• Excerpt:
::::::

Salora Oy was a Finnish electronics manufacturer based in Salo, Finland. Founded in 1928 as Nordell & Koskinen by F.A. Nordell and Lauri Koskinen, the company introduced its “Salora” brand name in 1937 — a portmanteau of “Salo” and “radio.” In 1945, the company officially changed its name to Salora Oy. Over the following decades, Salora grew into one of Finland’s most prominent consumer electronics brands, producing radios, televisions, and eventually home computers and mobile phone technology.

Television Pioneer

Salora released its first FM radios in 1953 and began producing black-and-white televisions in 1957. Color television development began in 1966, and in 1968 Salora released the Salora Finlandia — their first color TV, which won a gold medal at the Nuremberg International Inventors’ Fair in 1969. By the early 1970s, Salora was producing around 1,000 televisions per day with approximately 2,000 employees. In 1966, Salora entered the export market by selling televisions to Sweden, and by the end of the 1970s around 60% of production was destined for export.

The Mobile Phone Connection

What many people don’t realize is that Salora played a pivotal role in the birth of the mobile phone industry. Since the 1960s, Salora had been developing VHF radios, and in 1966 began collaborating with Nokia on car radio telephone technology for the Finnish ARP (Autoradiopuhelin) network — the first commercially operated public mobile phone network in Finland, which went online in 1971.

::::::

• Check your understanding:
a - The Salora history sentence beginning "Over the following decades" names several kinds of products the company made. List them.
b - Write the next part of the history of Salora, picking up after its final sentence.

• Data excerpt:
::::::

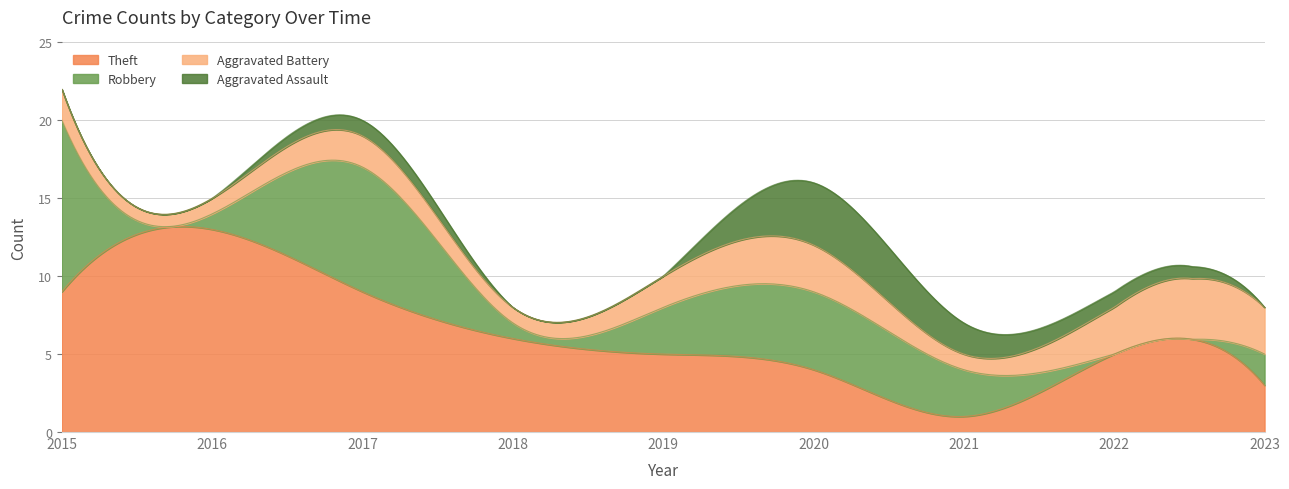

True or false: Theft has a value of 5 at 2022.

True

::::::

• Answers:
a -
- Radios
- Televisions
- Home computers
- Mobile phone technology

b -
In February 1979, Salora and Nokia merged their radio-telephone operations to establish the joint venture Mobira Oy (from “Mobile radio”), based in Salo. Mobira developed mobile phones for the Nordic Mobile Telephone (NMT) network standard — the world’s first fully automatic cellular phone system and the first to allow international roaming, which went online in 1981. In 1982, Mobira introduced the Mobira Senator, one of the first commercially available mobile phones (a car phone weighing 9.8 kg). This technology eventually became the foundation of Nokia’s entire mobile phone empire.

From Salora Manager to Nokia Phones
The same company that sold the Salora Manager home computer in Finland co-founded Mobira — the venture that built Nokia’s first mobile phones. At the very moment Salora was marketing the Manager computer in 1984–85, Mobira was launching the Mobira Talkman portable phone, and in 1987 would release the Mobira Cityman 900 — famously photographed being used by Soviet leader Mikhail Gorbachev in Helsinki, earning it the nickname “the Gorba.” The humble Salora home computer brand was, in a very real sense, a sibling to what became the world’s largest mobile phone company.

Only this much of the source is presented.